### Your task
Copy out the text of all the rows below, leaving out the pictures, and change every "Gradable" to "Dimmable". Leave everything else untouched.

### Collection entries
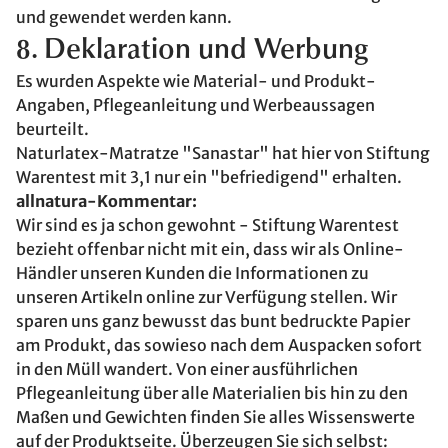
und gewendet werden kann.
8. Deklaration und Werbung
Es wurden Aspekte wie Material- und Produkt-
Angaben, Pflegeanleitung und Werbeaussagen
beurteilt.
Naturlatex-Matratze "Sanastar" hat hier von Stiftung
Warentest mit 3,1 nur ein "befriedigend" erhalten.
allnatura-Kommentar:
Wir sind es ja schon gewohnt - Stiftung Warentest
bezieht offenbar nicht mit ein, dass wir als Online-
Händler unseren Kunden die Informationen zu
unseren Artikeln online zur Verfügung stellen. Wir
sparen uns ganz bewusst das bunt bedruckte Papier
am Produkt, das sowieso nach dem Auspacken sofort
in den Müll wandert. Von einer ausführlichen
Pflegeanleitung über alle Materialien bis hin zu den
Maßen und Gewichten finden Sie alles Wissenswerte
auf der Produktseite. Überzeugen Sie sich selbst:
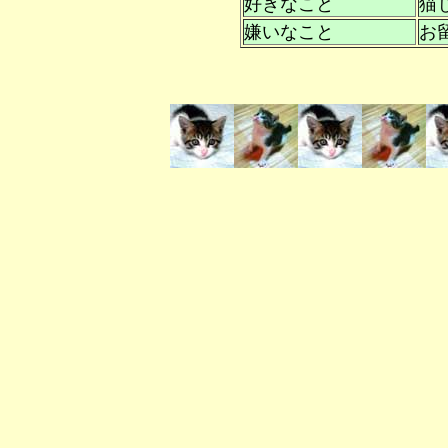
好きなこと
猫
嫌いなこと
お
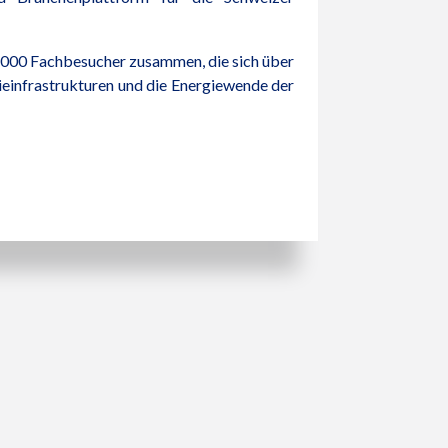
 2’000 Fachbesucher zusammen, die sich über
ieinfrastrukturen und die Energiewende der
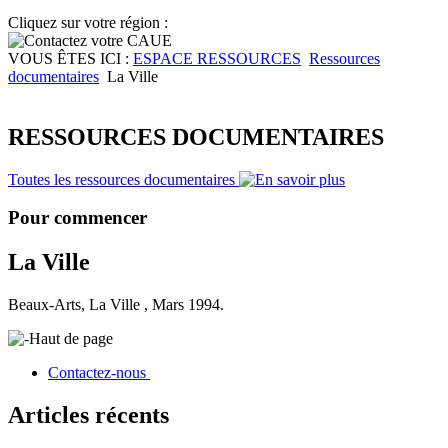
Cliquez sur votre région :
VOUS ÊTES ICI :
ESPACE RESSOURCES
Ressources
documentaires
La Ville
RESSOURCES DOCUMENTAIRES
Toutes les ressources documentaires
Pour commencer
La Ville
Beaux-Arts, La Ville , Mars 1994.
Haut de page
Contactez-nous
Articles récents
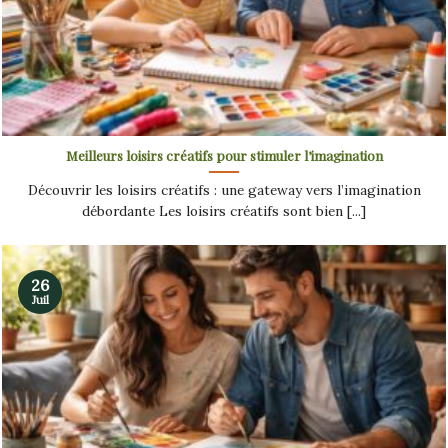
Meilleurs loisirs créatifs pour stimuler l’imagination
Découvrir les loisirs créatifs : une gateway vers l’imagination
débordante Les loisirs créatifs sont bien [...]
26
Juil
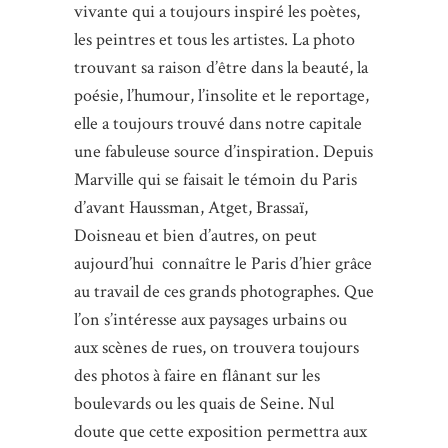
vivante qui a toujours inspiré les poètes,
les peintres et tous les artistes. La photo
trouvant sa raison d’être dans la beauté, la
poésie, l’humour, l’insolite et le reportage,
elle a toujours trouvé dans notre capitale
une fabuleuse source d’inspiration. Depuis
Marville qui se faisait le témoin du Paris
d’avant Haussman, Atget, Brassaï,
Doisneau et bien d’autres, on peut
aujourd’hui connaître le Paris d’hier grâce
au travail de ces grands photographes. Que
l’on s’intéresse aux paysages urbains ou
aux scènes de rues, on trouvera toujours
des photos à faire en flânant sur les
boulevards ou les quais de Seine. Nul
doute que cette exposition permettra aux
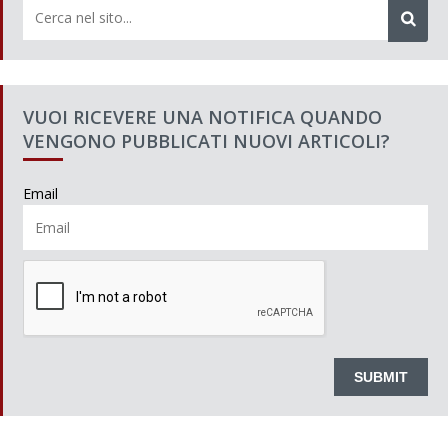
VUOI RICEVERE UNA NOTIFICA QUANDO
VENGONO PUBBLICATI NUOVI ARTICOLI?
Email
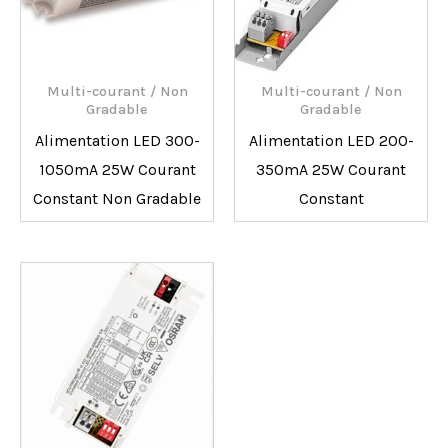
Multi-courant / Non
Multi-courant / Non
Gradable
Gradable
Alimentation LED 300-
Alimentation LED 200-
1050mA 25W Courant
350mA 25W Courant
Constant Non Gradable
Constant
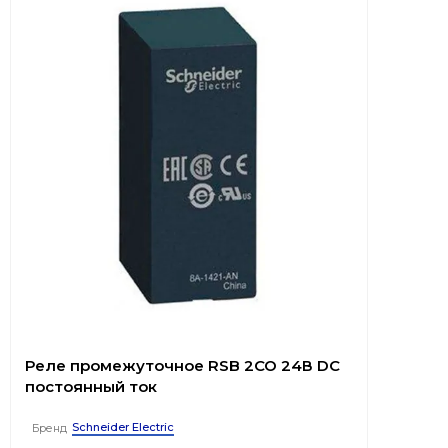
Реле промежуточное RSB 2CO 24В DC
постоянный ток
Schneider Electric
Бренд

### The answer
und gewendet werden kann.
8. Deklaration und Werbung
Es wurden Aspekte wie Material- und Produkt-
Angaben, Pflegeanleitung und Werbeaussagen
beurteilt.
Naturlatex-Matratze "Sanastar" hat hier von Stiftung
Warentest mit 3,1 nur ein "befriedigend" erhalten.
allnatura-Kommentar:
Wir sind es ja schon gewohnt - Stiftung Warentest
bezieht offenbar nicht mit ein, dass wir als Online-
Händler unseren Kunden die Informationen zu
unseren Artikeln online zur Verfügung stellen. Wir
sparen uns ganz bewusst das bunt bedruckte Papier
am Produkt, das sowieso nach dem Auspacken sofort
in den Müll wandert. Von einer ausführlichen
Pflegeanleitung über alle Materialien bis hin zu den
Maßen und Gewichten finden Sie alles Wissenswerte
auf der Produktseite. Überzeugen Sie sich selbst:
好きなこと
猫
嫌いなこと
お
 2’000 Fachbesucher zusammen, die sich über
ieinfrastrukturen und die Energiewende der
Cliquez sur votre région :
VOUS ÊTES ICI :
ESPACE RESSOURCES
Ressources
documentaires
La Ville
RESSOURCES DOCUMENTAIRES
Toutes les ressources documentaires
Pour commencer
La Ville
Beaux-Arts, La Ville , Mars 1994.
Haut de page
Contactez-nous
Articles récents
Meilleurs loisirs créatifs pour stimuler l’imagination
Découvrir les loisirs créatifs : une gateway vers l’imagination
débordante Les loisirs créatifs sont bien [...]
26
Juil
vivante qui a toujours inspiré les poètes,
les peintres et tous les artistes. La photo
trouvant sa raison d’être dans la beauté, la
poésie, l’humour, l’insolite et le reportage,
elle a toujours trouvé dans notre capitale
une fabuleuse source d’inspiration. Depuis
Marville qui se faisait le témoin du Paris
d’avant Haussman, Atget, Brassaï,
Doisneau et bien d’autres, on peut
aujourd’hui connaître le Paris d’hier grâce
au travail de ces grands photographes. Que
l’on s’intéresse aux paysages urbains ou
aux scènes de rues, on trouvera toujours
des photos à faire en flânant sur les
boulevards ou les quais de Seine. Nul
doute que cette exposition permettra aux
VUOI RICEVERE UNA NOTIFICA QUANDO
VENGONO PUBBLICATI NUOVI ARTICOLI?
Email
Multi-courant / Non
Multi-courant / Non
Dimmable
Dimmable
Alimentation LED 300-
Alimentation LED 200-
1050mA 25W Courant
350mA 25W Courant
Constant Non Dimmable
Constant
Реле промежуточное RSB 2CO 24В DC
постоянный ток
Schneider Electric
Бренд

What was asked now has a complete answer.